User interface change data =
• • •

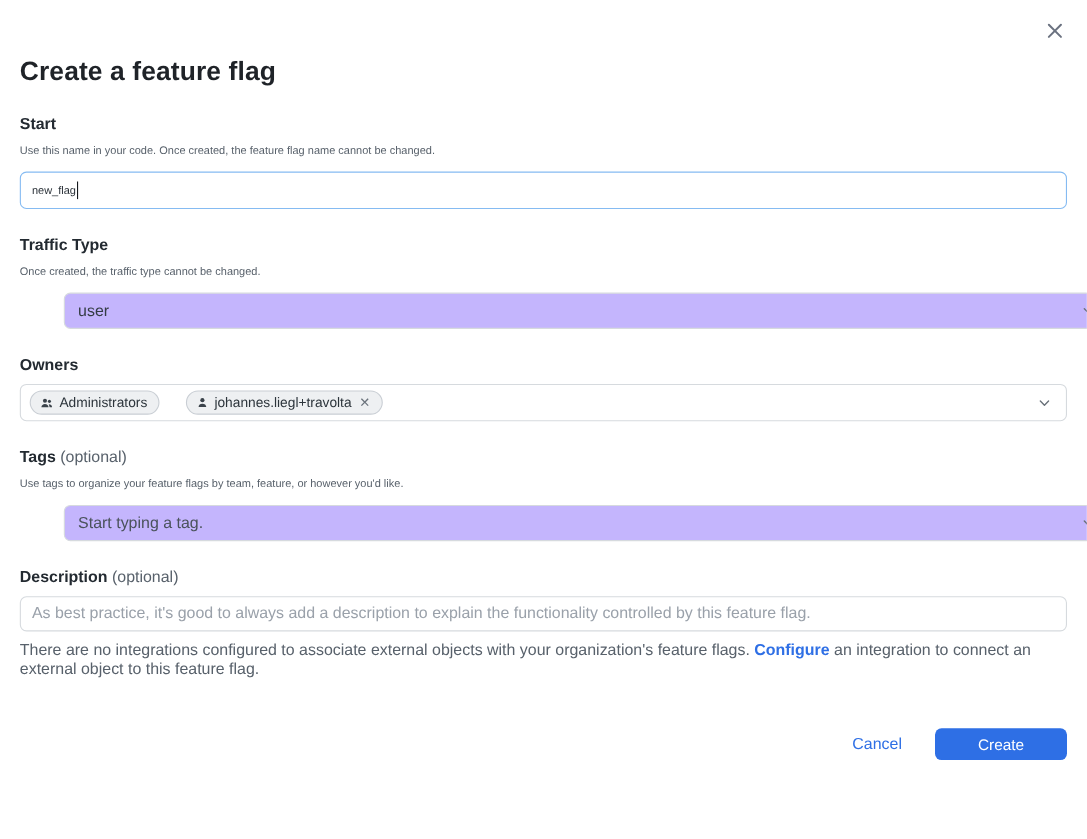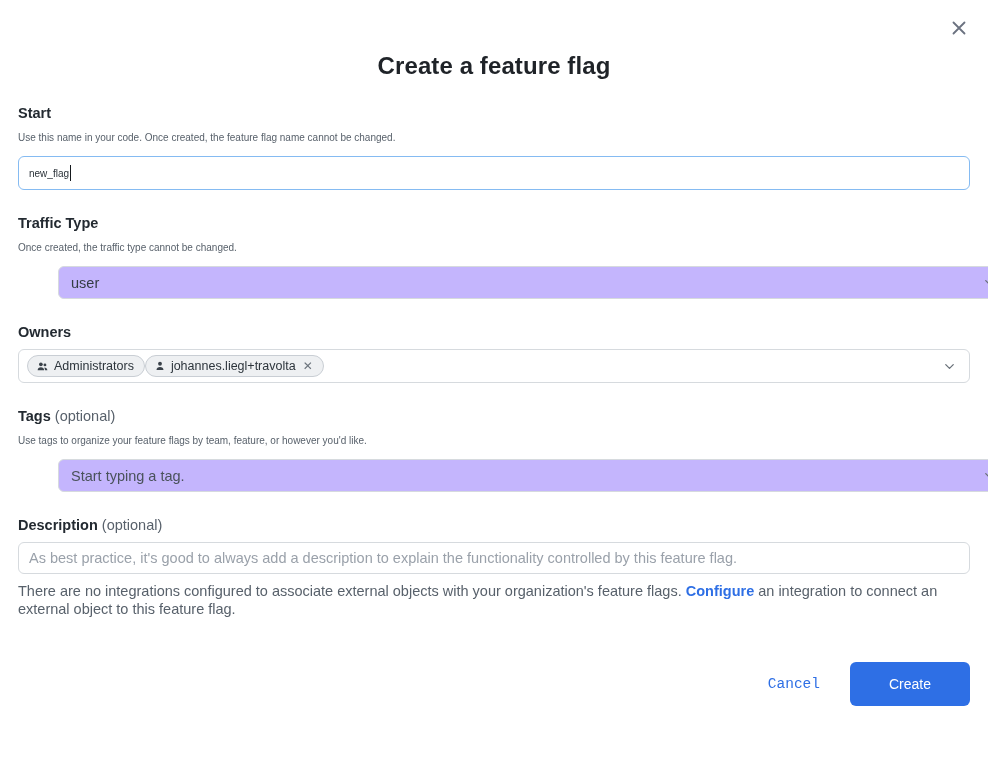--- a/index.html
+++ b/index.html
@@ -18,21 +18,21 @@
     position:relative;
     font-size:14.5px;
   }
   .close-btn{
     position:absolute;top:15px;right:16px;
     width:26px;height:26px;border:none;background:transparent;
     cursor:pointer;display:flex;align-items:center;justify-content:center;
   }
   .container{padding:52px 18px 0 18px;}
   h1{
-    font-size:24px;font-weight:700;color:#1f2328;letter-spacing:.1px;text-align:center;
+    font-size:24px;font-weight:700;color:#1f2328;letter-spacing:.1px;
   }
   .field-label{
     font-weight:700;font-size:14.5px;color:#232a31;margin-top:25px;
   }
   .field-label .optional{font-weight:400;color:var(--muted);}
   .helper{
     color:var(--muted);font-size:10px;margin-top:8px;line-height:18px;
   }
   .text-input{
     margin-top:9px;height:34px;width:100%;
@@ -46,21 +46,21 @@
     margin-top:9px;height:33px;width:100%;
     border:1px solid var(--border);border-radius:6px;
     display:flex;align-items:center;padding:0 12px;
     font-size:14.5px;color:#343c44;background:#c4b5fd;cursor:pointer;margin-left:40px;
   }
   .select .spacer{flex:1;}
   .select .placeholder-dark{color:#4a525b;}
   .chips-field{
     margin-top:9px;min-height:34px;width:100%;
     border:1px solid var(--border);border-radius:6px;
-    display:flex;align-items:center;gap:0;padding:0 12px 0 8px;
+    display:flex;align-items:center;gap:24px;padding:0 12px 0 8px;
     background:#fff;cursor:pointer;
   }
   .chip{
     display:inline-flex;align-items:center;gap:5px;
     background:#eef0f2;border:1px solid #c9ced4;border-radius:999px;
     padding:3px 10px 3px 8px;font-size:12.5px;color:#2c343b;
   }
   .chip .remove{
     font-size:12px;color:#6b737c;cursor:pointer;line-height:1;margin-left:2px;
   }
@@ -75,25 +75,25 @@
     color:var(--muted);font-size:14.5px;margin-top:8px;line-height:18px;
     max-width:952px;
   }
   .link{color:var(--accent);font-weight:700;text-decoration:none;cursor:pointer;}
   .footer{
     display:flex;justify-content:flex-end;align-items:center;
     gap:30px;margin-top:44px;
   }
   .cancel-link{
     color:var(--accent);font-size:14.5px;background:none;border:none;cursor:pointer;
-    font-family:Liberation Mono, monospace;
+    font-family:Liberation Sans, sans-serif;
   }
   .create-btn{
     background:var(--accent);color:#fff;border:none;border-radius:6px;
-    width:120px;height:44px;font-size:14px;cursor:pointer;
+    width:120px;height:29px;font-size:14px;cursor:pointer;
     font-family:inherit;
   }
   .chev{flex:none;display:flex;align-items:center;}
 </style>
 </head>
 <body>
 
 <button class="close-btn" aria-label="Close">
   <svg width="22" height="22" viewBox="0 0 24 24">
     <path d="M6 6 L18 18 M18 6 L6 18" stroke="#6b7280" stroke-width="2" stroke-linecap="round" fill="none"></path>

• • •

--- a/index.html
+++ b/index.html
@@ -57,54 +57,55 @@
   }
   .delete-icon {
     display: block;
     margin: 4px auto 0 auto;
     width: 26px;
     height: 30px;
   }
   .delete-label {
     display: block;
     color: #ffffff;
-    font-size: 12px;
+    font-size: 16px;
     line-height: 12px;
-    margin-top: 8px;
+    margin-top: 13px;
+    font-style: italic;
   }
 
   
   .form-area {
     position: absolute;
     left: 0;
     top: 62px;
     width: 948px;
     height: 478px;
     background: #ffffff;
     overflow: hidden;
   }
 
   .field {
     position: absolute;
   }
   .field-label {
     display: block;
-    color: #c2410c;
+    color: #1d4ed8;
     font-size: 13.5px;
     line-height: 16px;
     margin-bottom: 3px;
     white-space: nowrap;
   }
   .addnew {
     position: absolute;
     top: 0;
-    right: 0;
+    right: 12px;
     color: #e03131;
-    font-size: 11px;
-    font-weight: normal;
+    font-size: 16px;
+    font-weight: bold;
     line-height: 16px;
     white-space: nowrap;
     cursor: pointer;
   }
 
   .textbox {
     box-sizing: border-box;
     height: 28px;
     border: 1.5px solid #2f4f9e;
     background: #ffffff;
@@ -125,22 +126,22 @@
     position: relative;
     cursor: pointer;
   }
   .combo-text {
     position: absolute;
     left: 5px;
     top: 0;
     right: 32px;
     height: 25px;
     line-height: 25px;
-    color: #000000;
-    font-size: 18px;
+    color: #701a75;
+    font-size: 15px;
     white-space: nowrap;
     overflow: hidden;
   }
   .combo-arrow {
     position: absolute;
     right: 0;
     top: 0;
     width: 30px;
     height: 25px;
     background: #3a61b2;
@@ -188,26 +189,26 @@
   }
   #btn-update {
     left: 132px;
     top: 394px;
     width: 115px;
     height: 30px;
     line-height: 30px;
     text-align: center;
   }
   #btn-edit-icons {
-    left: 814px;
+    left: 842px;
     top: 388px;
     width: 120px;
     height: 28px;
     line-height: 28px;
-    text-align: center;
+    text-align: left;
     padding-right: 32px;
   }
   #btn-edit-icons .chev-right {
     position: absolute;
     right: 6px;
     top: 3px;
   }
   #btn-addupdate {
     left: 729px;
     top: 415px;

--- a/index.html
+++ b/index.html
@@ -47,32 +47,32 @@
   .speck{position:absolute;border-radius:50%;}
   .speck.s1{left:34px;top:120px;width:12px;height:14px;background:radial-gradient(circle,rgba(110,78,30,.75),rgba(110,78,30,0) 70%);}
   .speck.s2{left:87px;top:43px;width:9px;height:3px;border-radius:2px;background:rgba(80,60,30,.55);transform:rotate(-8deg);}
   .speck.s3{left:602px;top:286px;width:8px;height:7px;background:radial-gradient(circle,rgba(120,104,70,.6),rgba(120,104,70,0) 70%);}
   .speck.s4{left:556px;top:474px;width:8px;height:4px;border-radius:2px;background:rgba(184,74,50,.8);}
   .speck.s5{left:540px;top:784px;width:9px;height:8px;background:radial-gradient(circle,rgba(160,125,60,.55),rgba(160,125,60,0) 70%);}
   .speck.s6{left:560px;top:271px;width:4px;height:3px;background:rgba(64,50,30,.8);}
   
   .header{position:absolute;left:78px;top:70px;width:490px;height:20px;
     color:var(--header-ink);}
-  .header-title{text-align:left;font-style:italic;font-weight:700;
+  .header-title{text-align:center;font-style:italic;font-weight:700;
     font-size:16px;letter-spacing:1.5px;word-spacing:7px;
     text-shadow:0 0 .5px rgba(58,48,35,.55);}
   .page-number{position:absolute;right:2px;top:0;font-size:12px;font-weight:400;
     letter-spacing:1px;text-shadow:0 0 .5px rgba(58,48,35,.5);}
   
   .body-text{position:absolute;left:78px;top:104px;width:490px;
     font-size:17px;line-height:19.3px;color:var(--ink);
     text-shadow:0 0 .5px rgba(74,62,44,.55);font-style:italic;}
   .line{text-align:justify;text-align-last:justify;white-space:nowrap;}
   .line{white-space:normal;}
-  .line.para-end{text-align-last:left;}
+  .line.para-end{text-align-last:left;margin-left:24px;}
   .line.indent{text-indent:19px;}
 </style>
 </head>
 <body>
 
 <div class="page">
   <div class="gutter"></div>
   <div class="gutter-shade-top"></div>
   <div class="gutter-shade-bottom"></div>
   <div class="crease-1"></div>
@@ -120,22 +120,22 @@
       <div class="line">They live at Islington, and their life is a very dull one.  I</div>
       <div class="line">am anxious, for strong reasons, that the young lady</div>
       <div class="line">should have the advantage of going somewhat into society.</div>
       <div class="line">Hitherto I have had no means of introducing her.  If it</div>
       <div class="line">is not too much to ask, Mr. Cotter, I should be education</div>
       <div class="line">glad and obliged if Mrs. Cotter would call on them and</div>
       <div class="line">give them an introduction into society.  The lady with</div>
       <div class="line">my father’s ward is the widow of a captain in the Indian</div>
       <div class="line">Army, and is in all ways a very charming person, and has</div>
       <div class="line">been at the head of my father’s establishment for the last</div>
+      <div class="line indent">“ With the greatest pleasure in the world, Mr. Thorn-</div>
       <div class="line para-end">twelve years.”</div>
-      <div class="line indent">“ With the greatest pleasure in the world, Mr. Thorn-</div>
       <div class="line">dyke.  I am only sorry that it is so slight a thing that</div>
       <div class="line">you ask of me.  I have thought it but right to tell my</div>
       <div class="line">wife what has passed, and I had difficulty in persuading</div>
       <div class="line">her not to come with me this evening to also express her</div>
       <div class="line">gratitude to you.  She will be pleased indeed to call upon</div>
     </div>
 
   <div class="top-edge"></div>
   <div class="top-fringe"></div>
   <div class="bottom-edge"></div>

• • •

Task statement = What is the number of lines in the entries that include the string "header"? Reply with that number alone.

Answer to the exercise = 4